## BRIEF
Echo the part of the Logic App export script post starting at "Get-EmptyParameterTemplate | Out-File" and ending at "would be redeployed.", word for word.

## TEXT EXCERPT
----------------------------------------
Import-Module $module

# Create required folders #
md -Force $destination | Out-Null

# Select the correct subscription #
Get-AzureRmSubscription -SubscriptionName $subscriptionname | Select-AzureRmSubscription | Out-Null

Write-Host

# Gets a list of logic app
Find-AzureRmResource -ResourceGroupNameContains $resourcegroup -ResourceType Microsoft.Logic/workflows | ForEach-Object{ 

	Write-Host $("Creating {0} Logic App Template" -f $_.Name)

	# Define the destination folder #
	$logicappfolder = [IO.Path]::GetFullPath((Join-Path $destination $_.Name))
	md $logicappfolder -Force | Out-Null
	
	# Define the destination file names #
	$destinationfile = $(Join-path $logicappfolder ($_.Name + ".json"))
	$destinationparmfile = $(Join-path $logicappfolder ($_.Name + ".parameters.json"))
	
	# Create Logic App Template #
	armclient token $_.SubscriptionId |	Get-LogicAppTemplate -LogicApp $_.Name -ResourceGroup $_.ResourceGroupName -SubscriptionId $_.SubscriptionId -TenantName $tenantname -Verbose | Out-File $destinationfile -Force
	
	# Generate the Parameter File #
	Get-ParameterTemplate -TemplateFile $destinationfile | Out-File $destinationparmfile -Force}

Write-Host
# Initialize Azure Deploy nested Templates variable #
$azuredeploytemplate = ""

Write-Host "Creating AzureDeploy ARM Template"

# Gets a list of resources to add to the nested template #
Get-ChildItem $destination -Directory | ForEach-object {

    # Adds the resource to the nested templates #
    $azuredeploytemplate = Get-NestedResourceTemplate -ResourceName $_.Name -Template $azuredeploytemplate}

#Save nested template to destination #
$azuredeploytemplate | Out-File $(Join-path $destination "azuredeploy.json") -Force

Write-Host

Write-Host "Creating AzureDeploy ARM Parameter Template"

#Generate an empty Azure Deploy Parameter

Get-EmptyParameterTemplate | Out-File $(Join-path $destination "azuredeploy.parameters.json") -Force

Write-Host

Write-Host "Creating Visual Studio Project"

Add-DeploymentVSProject -SourceDir $destination

In the end was quite pleased with the process. The project that triggered this whole process, where I needed to amend 3 out of 16 logic apps, was deployed with success, with much bigger confidence than I had before, as I could extract the DEV/TEST logic apps and just update those specific parameter files, guranteeing that none of the other logic apps would be redeployed.

Next steps

I could think in a couple of improvements for this process:

  • As you probably noticed, I’ve only created the deployproj file, so there is no Visual Studio solution in this process. It was a concious decision, as I was running out of time to actually use the code to do the real work. Since VS wraps an “orphan” project in a solution, that was a safe bet.
  • Ideally, I would define which environment I would like to create in order to create multiple parameter files.
  • I still need to understand how nested and parent parameter files work, but maybe I could roll up all the parameters to the root parameter files. That might make life easier for full deployment.

I will probably work on some of those items at a later stage or, if you are interested, you might want to fork the project and have a go yourself? ;-D

I hope that you had fun reading this series – I definitely had lots of fun working on this and documenting as I went.
----------------------------------------
## DATA FOR ANALYSIS
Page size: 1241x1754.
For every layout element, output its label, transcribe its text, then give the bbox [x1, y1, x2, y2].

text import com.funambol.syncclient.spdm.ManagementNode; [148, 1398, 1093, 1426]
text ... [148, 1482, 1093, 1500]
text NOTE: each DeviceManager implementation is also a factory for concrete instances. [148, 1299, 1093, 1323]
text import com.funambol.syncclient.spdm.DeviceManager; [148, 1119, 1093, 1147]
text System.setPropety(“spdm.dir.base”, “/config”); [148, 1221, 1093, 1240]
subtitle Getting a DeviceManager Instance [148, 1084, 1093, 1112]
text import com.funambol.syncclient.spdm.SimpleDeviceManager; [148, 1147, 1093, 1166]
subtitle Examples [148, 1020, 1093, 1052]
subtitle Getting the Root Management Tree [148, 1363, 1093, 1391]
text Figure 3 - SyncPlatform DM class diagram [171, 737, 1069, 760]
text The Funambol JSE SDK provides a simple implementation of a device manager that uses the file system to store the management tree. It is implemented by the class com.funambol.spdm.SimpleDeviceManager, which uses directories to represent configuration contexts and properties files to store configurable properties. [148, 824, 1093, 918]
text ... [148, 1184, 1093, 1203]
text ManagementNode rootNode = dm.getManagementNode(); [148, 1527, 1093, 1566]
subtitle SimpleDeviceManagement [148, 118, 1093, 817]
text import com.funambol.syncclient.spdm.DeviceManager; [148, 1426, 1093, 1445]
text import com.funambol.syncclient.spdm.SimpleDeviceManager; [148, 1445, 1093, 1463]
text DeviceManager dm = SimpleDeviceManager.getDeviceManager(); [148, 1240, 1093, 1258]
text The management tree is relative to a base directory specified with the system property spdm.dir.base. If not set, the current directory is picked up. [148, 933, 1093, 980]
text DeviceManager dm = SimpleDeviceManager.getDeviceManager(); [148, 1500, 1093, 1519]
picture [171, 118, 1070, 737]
----------------------------------------
## ANSWER TO THIS PROBLEM
Get-EmptyParameterTemplate | Out-File $(Join-path $destination "azuredeploy.parameters.json") -Force

Write-Host

Write-Host "Creating Visual Studio Project"

Add-DeploymentVSProject -SourceDir $destination

In the end was quite pleased with the process. The project that triggered this whole process, where I needed to amend 3 out of 16 logic apps, was deployed with success, with much bigger confidence than I had before, as I could extract the DEV/TEST logic apps and just update those specific parameter files, guranteeing that none of the other logic apps would be redeployed.